GTA: Gated Toxicity Avoidance for LM Performance Preservation
Caution: This paper includes offensive words that could potentially cause unpleasantness. The fast-paced evolution of generative language models such as GPT-4 has demonstrated outstanding results in various NLP generation tasks. However, due to the potential generation of offensive words related to race or gender, various Controllable Text Generation (CTG) methods have been proposed to mitigate the occurrence of harmful words. However, existing CTG methods not only reduce toxicity but also negatively impact several aspects of the language model's generation performance, including topic consistency, grammar, and perplexity.

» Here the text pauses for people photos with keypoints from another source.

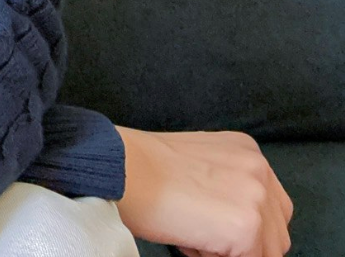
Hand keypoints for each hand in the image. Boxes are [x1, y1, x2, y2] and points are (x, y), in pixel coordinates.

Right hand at [114, 126, 292, 255]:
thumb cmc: (142, 166)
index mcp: (246, 149)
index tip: (213, 226)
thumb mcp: (198, 160)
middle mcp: (259, 169)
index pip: (269, 206)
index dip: (243, 224)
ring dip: (233, 252)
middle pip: (276, 231)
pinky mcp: (246, 228)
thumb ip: (226, 181)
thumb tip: (231, 216)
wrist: (120, 166)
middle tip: (202, 235)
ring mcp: (256, 198)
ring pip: (267, 252)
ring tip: (193, 235)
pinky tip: (188, 239)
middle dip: (245, 243)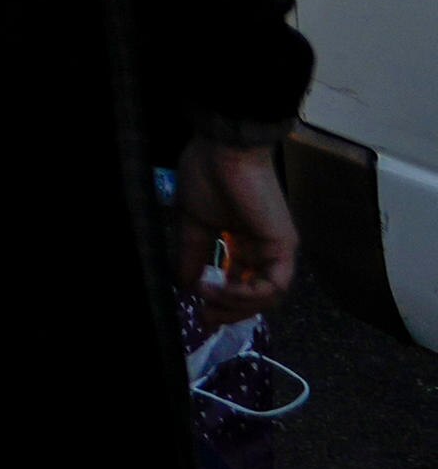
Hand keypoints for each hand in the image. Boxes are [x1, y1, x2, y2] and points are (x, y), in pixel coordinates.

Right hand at [181, 134, 302, 313]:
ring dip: (238, 304)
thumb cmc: (206, 178)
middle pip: (256, 297)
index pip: (239, 284)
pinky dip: (250, 293)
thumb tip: (184, 285)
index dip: (221, 302)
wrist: (223, 151)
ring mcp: (276, 250)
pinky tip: (224, 288)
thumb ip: (192, 255)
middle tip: (205, 318)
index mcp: (243, 244)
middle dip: (230, 311)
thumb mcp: (192, 224)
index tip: (199, 314)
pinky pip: (274, 285)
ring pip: (268, 297)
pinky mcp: (284, 247)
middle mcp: (263, 251)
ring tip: (209, 297)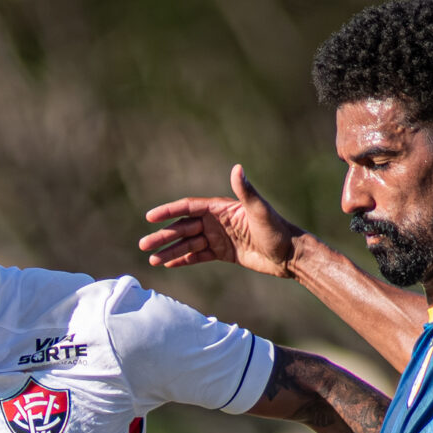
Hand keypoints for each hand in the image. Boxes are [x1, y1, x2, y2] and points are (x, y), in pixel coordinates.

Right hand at [140, 165, 301, 276]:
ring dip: (169, 250)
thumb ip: (246, 191)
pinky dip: (183, 259)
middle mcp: (217, 222)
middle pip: (183, 227)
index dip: (168, 211)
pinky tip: (168, 264)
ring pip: (187, 243)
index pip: (188, 208)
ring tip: (151, 260)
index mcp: (221, 209)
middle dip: (163, 236)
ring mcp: (219, 237)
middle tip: (143, 244)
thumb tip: (237, 168)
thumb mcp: (259, 211)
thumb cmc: (277, 230)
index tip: (150, 217)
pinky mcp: (223, 253)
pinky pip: (198, 256)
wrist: (289, 255)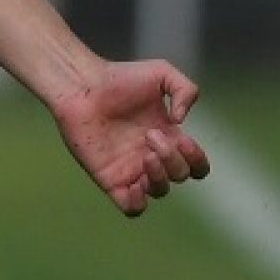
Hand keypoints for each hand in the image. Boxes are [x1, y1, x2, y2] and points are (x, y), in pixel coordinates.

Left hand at [50, 59, 210, 217]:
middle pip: (179, 176)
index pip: (195, 165)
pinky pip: (131, 207)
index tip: (183, 140)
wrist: (82, 86)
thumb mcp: (162, 72)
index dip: (196, 160)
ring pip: (159, 192)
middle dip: (173, 158)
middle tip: (150, 135)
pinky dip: (138, 203)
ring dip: (159, 176)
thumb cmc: (118, 78)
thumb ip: (186, 89)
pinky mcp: (109, 178)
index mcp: (167, 137)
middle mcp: (150, 156)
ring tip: (146, 153)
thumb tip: (181, 123)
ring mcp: (131, 169)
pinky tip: (136, 182)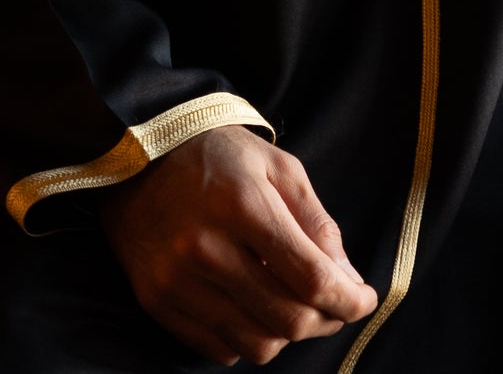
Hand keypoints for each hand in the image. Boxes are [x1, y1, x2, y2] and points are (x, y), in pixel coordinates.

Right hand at [100, 125, 377, 365]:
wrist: (137, 153)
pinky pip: (220, 349)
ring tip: (295, 305)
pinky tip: (254, 308)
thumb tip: (347, 281)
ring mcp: (176, 281)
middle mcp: (206, 248)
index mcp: (243, 205)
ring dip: (289, 334)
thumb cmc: (217, 155)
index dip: (349, 299)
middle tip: (337, 305)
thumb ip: (316, 223)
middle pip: (288, 319)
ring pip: (257, 344)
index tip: (365, 300)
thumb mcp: (278, 167)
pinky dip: (249, 338)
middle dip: (326, 320)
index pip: (311, 278)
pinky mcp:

This paper explores the limitations of previous methods and introduces a novel solution in the form of a simple Gated Toxicity Avoidance (GTA) that can be applied to any CTG method. We also evaluate the effectiveness of the proposed GTA by comparing it with state-of-the-art CTG methods across various datasets. Our findings reveal that gated toxicity avoidance efficiently achieves comparable levels of toxicity reduction to the original CTG methods while preserving the generation performance of the language model.